TO DO => In the listing below, find each line with the string "theorem" and return it.

SUPPLIED RECORDS =>
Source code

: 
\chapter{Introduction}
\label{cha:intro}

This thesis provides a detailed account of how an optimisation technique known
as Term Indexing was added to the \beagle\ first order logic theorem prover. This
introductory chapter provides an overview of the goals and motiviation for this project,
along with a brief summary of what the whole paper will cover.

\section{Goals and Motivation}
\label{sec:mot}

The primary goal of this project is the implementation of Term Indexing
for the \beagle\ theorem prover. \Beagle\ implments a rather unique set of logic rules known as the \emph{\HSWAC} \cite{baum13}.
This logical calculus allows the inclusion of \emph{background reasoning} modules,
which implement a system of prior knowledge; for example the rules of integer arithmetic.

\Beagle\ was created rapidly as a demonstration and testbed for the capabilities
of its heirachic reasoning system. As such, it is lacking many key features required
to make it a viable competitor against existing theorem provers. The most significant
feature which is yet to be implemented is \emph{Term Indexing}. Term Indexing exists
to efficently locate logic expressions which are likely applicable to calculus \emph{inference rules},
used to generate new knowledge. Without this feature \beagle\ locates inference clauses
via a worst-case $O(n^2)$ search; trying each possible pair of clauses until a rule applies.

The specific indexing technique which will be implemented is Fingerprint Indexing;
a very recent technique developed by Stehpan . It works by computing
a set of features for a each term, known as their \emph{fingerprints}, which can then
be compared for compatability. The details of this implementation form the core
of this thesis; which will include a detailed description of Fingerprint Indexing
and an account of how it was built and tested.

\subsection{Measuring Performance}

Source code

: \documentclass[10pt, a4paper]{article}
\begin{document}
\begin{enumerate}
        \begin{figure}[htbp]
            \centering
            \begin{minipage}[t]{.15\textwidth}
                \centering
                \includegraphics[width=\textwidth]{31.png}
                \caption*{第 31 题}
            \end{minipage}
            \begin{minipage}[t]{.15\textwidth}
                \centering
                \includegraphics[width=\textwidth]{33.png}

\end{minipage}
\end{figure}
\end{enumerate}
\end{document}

RESPONSE BOX =>
as Term Indexing was added to the \beagle\ first order logic theorem prover. This
for the \beagle\ theorem prover. \Beagle\ implments a rather unique set of logic rules known as the \emph{\HSWAC} \cite{baum13}.
to make it a viable competitor against existing theorem provers. The most significant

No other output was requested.